Attorney General Paxton joined a West Virginia-led cert-stage amicus brief before the U.S. Supreme Court to stop the Biden Administration’s attempts to encroach upon states’ rights and make it more difficult for Americans to hunt.
The amicus brief opposes the Biden Department of the Interior’s misinterpretation of the Alaska National Interest Lands Conservation Act (“ANILCA”) and its attempt to require Alaska to adopt the federal government’s restrictive hunting policies.
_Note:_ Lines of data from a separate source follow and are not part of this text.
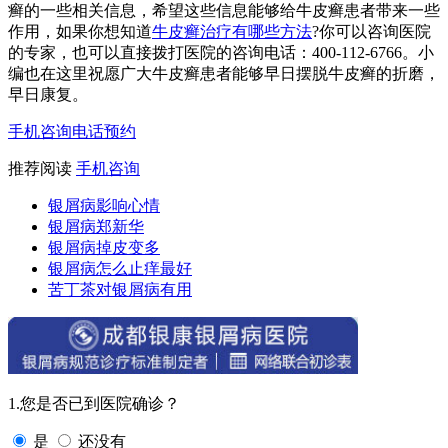
癣的一些相关信息，希望这些信息能够给牛皮癣患者带来一些
作用，如果你想知道
牛皮癣治疗有哪些方法
?你可以咨询医院
的专家，也可以直接拨打医院的咨询电话：400-112-6766。小
编也在这里祝愿广大牛皮癣患者能够早日摆脱牛皮癣的折磨，
早日康复。
手机咨询
电话预约
推荐阅读
手机咨询
银屑病影响心情
银屑病郑新华
银屑病掉皮变多
银屑病怎么止痒最好
苦丁茶对银屑病有用
1.您是否已到医院确诊？
是
还没有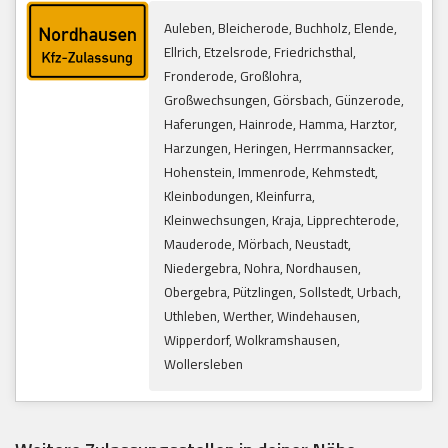
Auleben, Bleicherode, Buchholz, Elende,
Ellrich, Etzelsrode, Friedrichsthal,
Fronderode, Großlohra,
Großwechsungen, Görsbach, Günzerode,
Haferungen, Hainrode, Hamma, Harztor,
Harzungen, Heringen, Herrmannsacker,
Hohenstein, Immenrode, Kehmstedt,
Kleinbodungen, Kleinfurra,
Kleinwechsungen, Kraja, Lipprechterode,
Mauderode, Mörbach, Neustadt,
Niedergebra, Nohra, Nordhausen,
Obergebra, Pützlingen, Sollstedt, Urbach,
Uthleben, Werther, Windehausen,
Wipperdorf, Wolkramshausen,
Wollersleben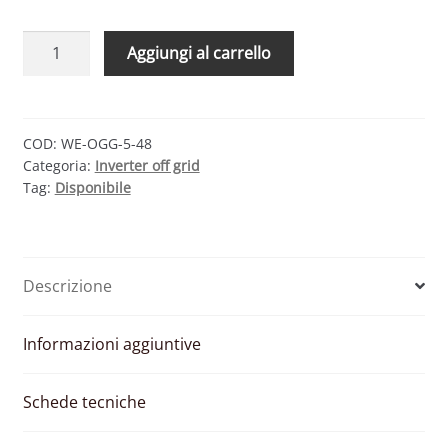
WESTERN
Aggiungi al carrello
CO
LEONARDO
OFF-
GRID
COD:
WE-OGG-5-48
Categoria:
Inverter off grid
GE
Tag:
Disponibile
4KW
5000VA
48V
4MPPT
Descrizione
–
BACKUP
SU
Informazioni aggiuntive
GRUPPO
ELETTROGENO
Schede tecniche
quantità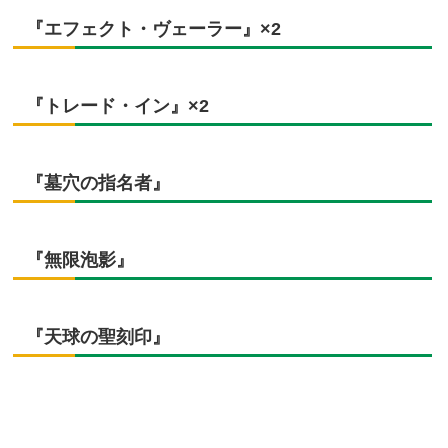
『エフェクト・ヴェーラー』×2
『トレード・イン』×2
『墓穴の指名者』
『無限泡影』
『天球の聖刻印』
While ANILCA does grant the federal government a limited power to manage animals on federal land, the Interior Department has exceeded that authority in preempting Alaskan hunting laws. This was done knowingly, given Congress’s prior disapproval of similar Interior overreaching regarding Alaskan hunting law.
The brief states: “Interior has read its ANILCA authority too broadly. As Alaska’s Petition explains, five years ago Congress was forced to step in . . . . It disapproved [of] a Fish and Wildlife regulation that banned bear-baiting. . . . The National Park Service got the message, pulling back on a bear-baiting regulation. . . . Fish and Wildlife, on the other hand, has continued to cling to a separate regulation governing bear-baiting. . . . The Amici States . . . recognize that federal regulations sometimes prevail over contrary state law. But that result should only follow when Congress clearly intends it, and the circumstances here show nothing of the sort.”